In March, President Obama gave a speech extolling his new strategy in Afghanistan in which he proclaimed that after a long “careful policy review” he now had a “comprehensive, new strategy for Afghanistan and Pakistan.”
Good morning. Today, I am announcing a comprehensive, new strategy for Afghanistan and Pakistan.
This marks the conclusion of a careful policy review that I ordered as soon as I took office. My Administration has heard from our military commanders and diplomats. We have consulted with the Afghan and Pakistani governments; with our partners and NATO allies; and with other donors and international organizations. And we have also worked closely with members of Congress here at home. Now, I’d like to speak clearly and candidly to the American people.
Remember that Mr. Obama made these bold and typically self-congratulatory statements six months ago, sounding like he actually knew the difference between his posterior and a hole in the ground. However, after sacking Gen. McKiernan in May and replacing him with Gen. Stanley McChrystal (perhaps naively hoping that he had found a “yes” man), Mr. Obama is delaying a response to the theater commanders’ request for more troops. The likely reason for this, as outlined in an article in the Weekly Standard, is that he has far higher political priorities than the lives of soldiers fighting in Afghanistan:
General Stanley McChrystal’s classified assessment of the situation in Afghanistan has been obtained by the Washington Post. According to the Post’s report, McChrystal warns that without the deployment of additional U.S. forces, the war “will likely result in failure.” McChrystal has already put together a detailed troop request, but the administration has asked that he delay in submitting that request for fear of complicating Obama’s health care push on the Hill. The Times speculates that McChrystal will ask for anywhere from 10,000 to 45,000 additional troops. I’ve heard rumors the number could be as many as 60,000 additional troops at the high end.

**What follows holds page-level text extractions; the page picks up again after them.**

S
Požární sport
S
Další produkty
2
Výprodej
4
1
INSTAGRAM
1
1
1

So the president is dragging his feet on providing necessary resources to our fighting men and women because it is a far lower priority than his desire to take over our health care system and morph it into a centrally controlled, soviet-style entitlement program. This is what you get when you elect the least qualified and most radical president in American history.
Rumor has it that Gen. McChrystal may resign if the president does not provide the resources that the commanders are asking for, as he feels that it will mean the difference between victory and defeat. Again, the Weekly Standard article quotes the leaked McChrystal report:
According to the McChrystal assessment, “Failure to gain the initiative and reverse insurgent momentum in the near-term (next 12 months) — while Afghan security capacity matures — risks an outcome where defeating the insurgency is no longer possible.” Yet Obama is slow-walking the troop increase for political reasons, even as it seems likely that he will, in the end, do the right thing and send the necessary reinforcements.
It is likely that many of you reading this do not have relatives in the military, and I am not suggesting that the fact that my brother proudly serves in the United States Army gives me some extra moral high ground, but it does make it a lot more real to me when I think about our troops over there fighting for their lives while their commander in chief plays politics over the war and his domestic politics.
I urged my brother to think long and hard before signing up for another hitch last fall, given that it looked likely that we would soon have a radical empty-suit as Commander In Chief. Ultimately he decided to reenlist. He is a fine American who fills me with pride. Hooah, brother!